(Stored items)
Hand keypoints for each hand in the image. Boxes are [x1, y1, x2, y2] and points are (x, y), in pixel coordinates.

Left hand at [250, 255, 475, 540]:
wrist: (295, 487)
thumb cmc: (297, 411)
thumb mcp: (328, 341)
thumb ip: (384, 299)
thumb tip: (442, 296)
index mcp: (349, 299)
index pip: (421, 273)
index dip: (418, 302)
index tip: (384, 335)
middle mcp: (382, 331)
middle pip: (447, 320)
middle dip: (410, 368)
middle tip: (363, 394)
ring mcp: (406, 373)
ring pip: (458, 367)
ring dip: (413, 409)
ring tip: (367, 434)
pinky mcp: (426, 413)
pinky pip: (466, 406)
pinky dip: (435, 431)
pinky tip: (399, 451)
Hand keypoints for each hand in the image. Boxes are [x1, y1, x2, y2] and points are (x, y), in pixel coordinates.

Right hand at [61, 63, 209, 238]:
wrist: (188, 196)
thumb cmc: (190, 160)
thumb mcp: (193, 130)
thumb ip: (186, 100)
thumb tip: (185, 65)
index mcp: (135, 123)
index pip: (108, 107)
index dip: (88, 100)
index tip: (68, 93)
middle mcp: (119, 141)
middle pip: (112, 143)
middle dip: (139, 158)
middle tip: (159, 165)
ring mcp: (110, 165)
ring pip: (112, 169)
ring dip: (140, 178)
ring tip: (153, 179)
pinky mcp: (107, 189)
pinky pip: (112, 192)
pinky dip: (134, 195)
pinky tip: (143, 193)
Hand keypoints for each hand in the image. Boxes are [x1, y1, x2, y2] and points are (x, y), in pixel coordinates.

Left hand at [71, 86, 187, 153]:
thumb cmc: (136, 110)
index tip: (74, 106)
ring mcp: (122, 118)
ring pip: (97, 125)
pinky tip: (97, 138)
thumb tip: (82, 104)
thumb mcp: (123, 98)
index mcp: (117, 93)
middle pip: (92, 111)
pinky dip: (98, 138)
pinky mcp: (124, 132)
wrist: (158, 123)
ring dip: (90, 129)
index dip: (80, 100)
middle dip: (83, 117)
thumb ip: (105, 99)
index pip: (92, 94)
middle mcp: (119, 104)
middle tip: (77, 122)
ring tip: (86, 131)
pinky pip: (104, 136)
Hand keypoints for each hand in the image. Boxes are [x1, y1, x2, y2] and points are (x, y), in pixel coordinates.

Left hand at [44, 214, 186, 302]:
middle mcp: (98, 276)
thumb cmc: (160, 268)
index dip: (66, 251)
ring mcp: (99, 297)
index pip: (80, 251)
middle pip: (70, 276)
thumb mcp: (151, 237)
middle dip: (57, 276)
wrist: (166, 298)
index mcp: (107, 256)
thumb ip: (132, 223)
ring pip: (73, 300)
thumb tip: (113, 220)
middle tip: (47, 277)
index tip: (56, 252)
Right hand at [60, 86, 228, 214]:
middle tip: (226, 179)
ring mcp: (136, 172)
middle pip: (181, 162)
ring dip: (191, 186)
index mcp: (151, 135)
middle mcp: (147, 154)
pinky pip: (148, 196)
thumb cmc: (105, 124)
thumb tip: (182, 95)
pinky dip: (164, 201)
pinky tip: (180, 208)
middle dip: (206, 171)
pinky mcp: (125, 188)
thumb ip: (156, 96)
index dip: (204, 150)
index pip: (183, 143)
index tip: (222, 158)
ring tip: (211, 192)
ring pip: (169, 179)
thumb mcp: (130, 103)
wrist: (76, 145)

---

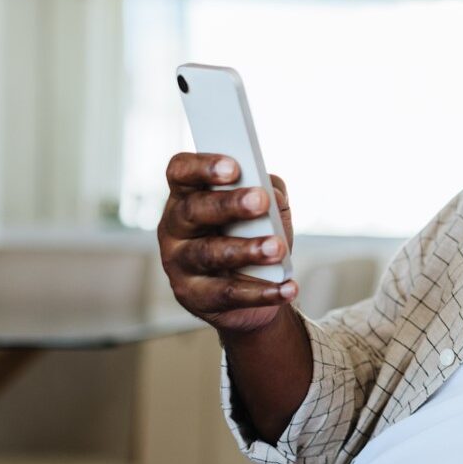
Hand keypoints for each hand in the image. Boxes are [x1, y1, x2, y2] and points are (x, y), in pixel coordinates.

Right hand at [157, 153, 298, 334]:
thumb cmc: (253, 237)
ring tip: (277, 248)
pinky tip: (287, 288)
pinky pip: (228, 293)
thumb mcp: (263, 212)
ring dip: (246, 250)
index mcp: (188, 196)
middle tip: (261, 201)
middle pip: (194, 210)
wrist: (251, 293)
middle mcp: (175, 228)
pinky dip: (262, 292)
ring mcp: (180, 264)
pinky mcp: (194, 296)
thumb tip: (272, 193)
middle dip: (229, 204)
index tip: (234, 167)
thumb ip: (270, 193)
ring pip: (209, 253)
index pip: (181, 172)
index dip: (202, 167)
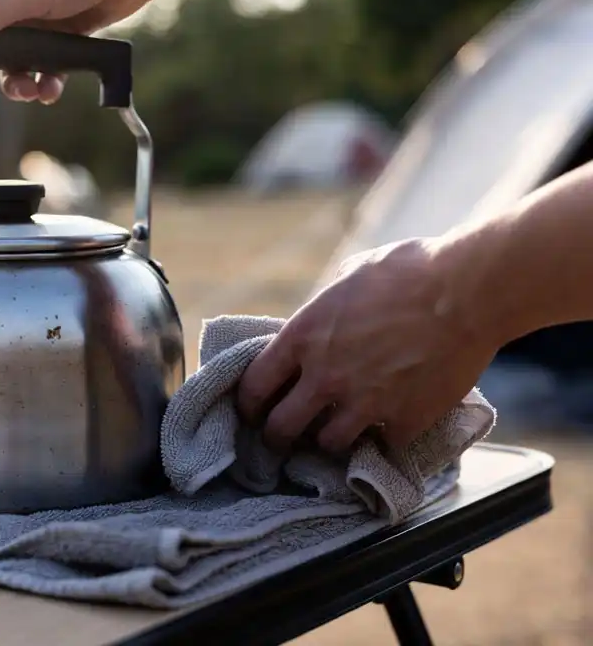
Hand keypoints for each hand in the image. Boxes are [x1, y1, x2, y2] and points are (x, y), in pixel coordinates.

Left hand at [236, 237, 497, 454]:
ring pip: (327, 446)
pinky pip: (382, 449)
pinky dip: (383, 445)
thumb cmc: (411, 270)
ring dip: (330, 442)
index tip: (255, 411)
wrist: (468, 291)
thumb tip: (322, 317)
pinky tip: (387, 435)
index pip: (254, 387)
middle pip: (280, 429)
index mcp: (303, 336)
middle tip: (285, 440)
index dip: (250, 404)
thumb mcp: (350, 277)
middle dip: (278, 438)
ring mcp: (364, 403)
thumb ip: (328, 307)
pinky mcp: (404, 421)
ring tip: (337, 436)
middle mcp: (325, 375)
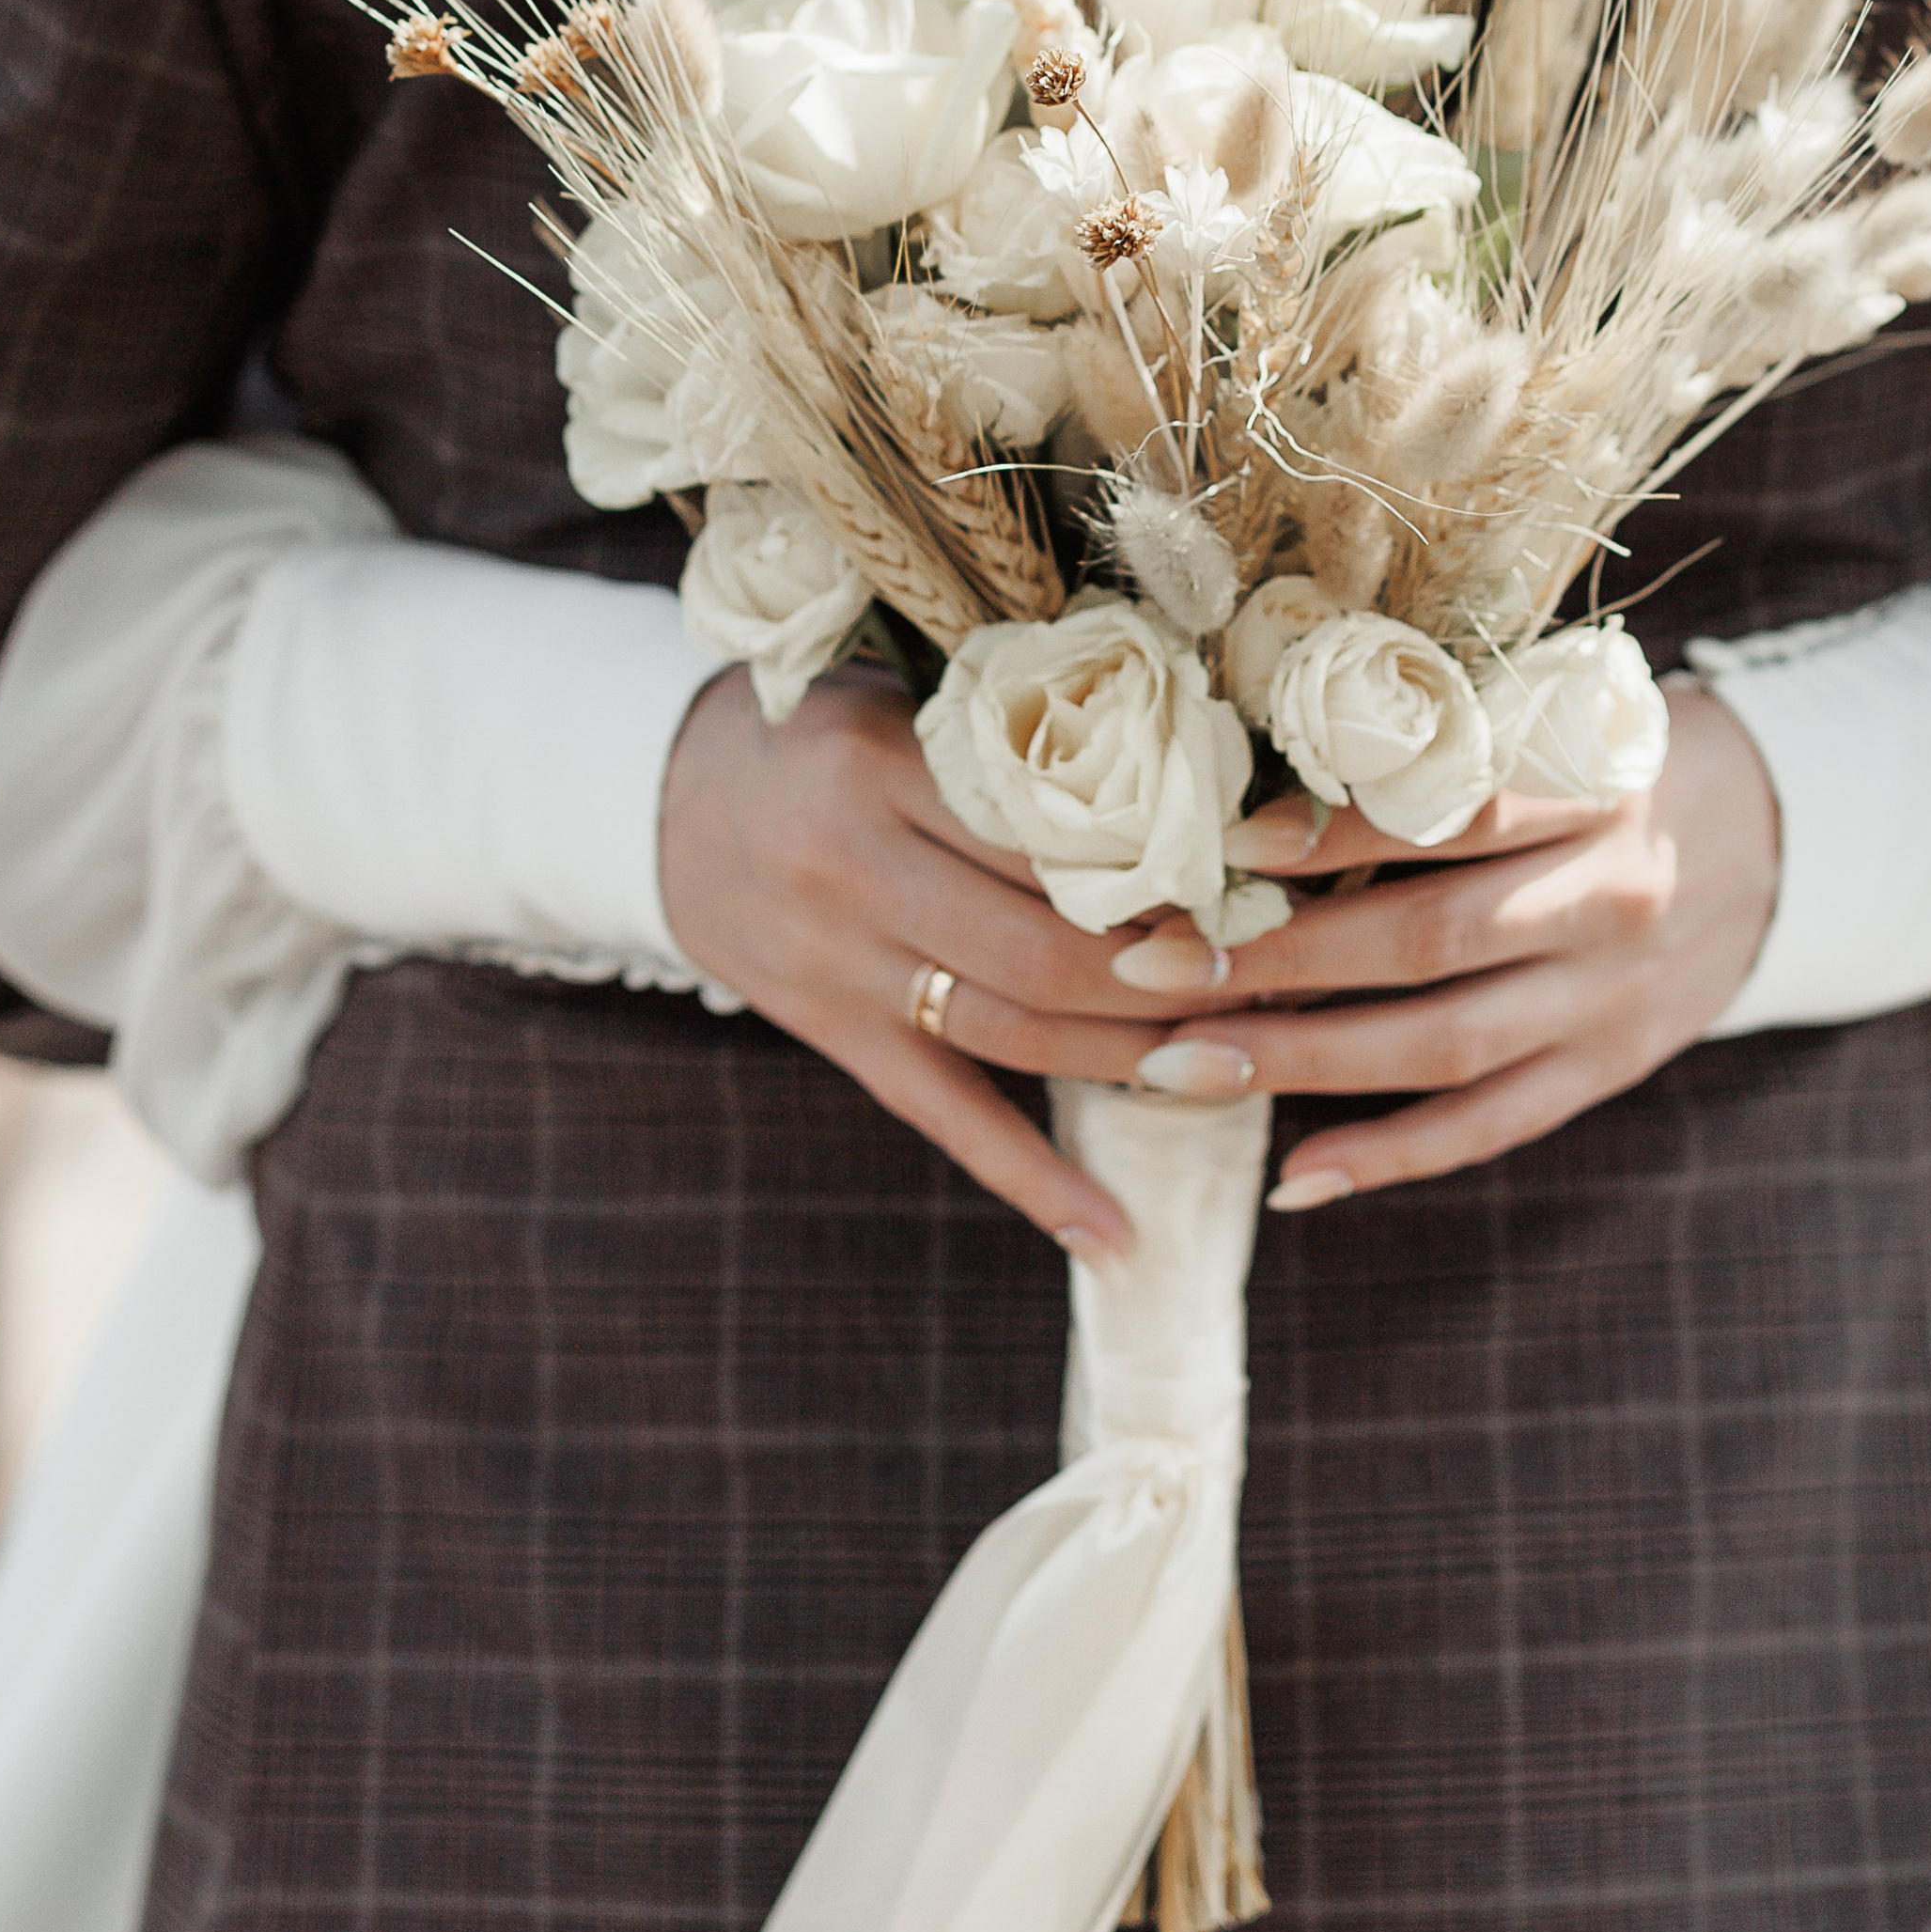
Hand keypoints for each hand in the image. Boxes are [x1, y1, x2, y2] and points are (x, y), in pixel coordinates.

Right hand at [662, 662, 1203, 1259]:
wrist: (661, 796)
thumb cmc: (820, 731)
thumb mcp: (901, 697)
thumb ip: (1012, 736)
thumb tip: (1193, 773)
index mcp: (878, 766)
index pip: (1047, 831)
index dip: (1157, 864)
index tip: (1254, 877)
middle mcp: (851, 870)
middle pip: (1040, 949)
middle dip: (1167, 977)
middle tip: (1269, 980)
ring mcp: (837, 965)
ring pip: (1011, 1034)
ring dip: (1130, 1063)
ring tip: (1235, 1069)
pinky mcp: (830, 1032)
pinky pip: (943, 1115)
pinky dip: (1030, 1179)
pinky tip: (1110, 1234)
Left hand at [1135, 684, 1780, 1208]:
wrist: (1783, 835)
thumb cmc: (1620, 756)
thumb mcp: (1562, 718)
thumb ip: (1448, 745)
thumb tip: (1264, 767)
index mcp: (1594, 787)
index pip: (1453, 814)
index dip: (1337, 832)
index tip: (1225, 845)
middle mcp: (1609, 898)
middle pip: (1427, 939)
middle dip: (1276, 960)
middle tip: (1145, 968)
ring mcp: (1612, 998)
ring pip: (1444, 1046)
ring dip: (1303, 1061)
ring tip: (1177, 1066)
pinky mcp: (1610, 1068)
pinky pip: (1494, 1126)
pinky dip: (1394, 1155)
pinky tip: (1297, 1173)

(Assignment) Of the entries above, repeat exactly the lines between the line with "wrist: (188, 196)" and the line with "middle tip: (159, 165)", inclusive, and no others.

(Expected answer)
wrist: (188, 196)
thumb cmc: (190, 160)
thumb mcp: (193, 130)
thumb ip: (186, 100)
thumb tip: (185, 65)
index mcp: (135, 123)
index pip: (108, 107)
index dip: (88, 100)
index tip: (68, 93)
middle mcp: (119, 141)
middle pip: (112, 143)
middle dip: (139, 158)
middle tip: (159, 165)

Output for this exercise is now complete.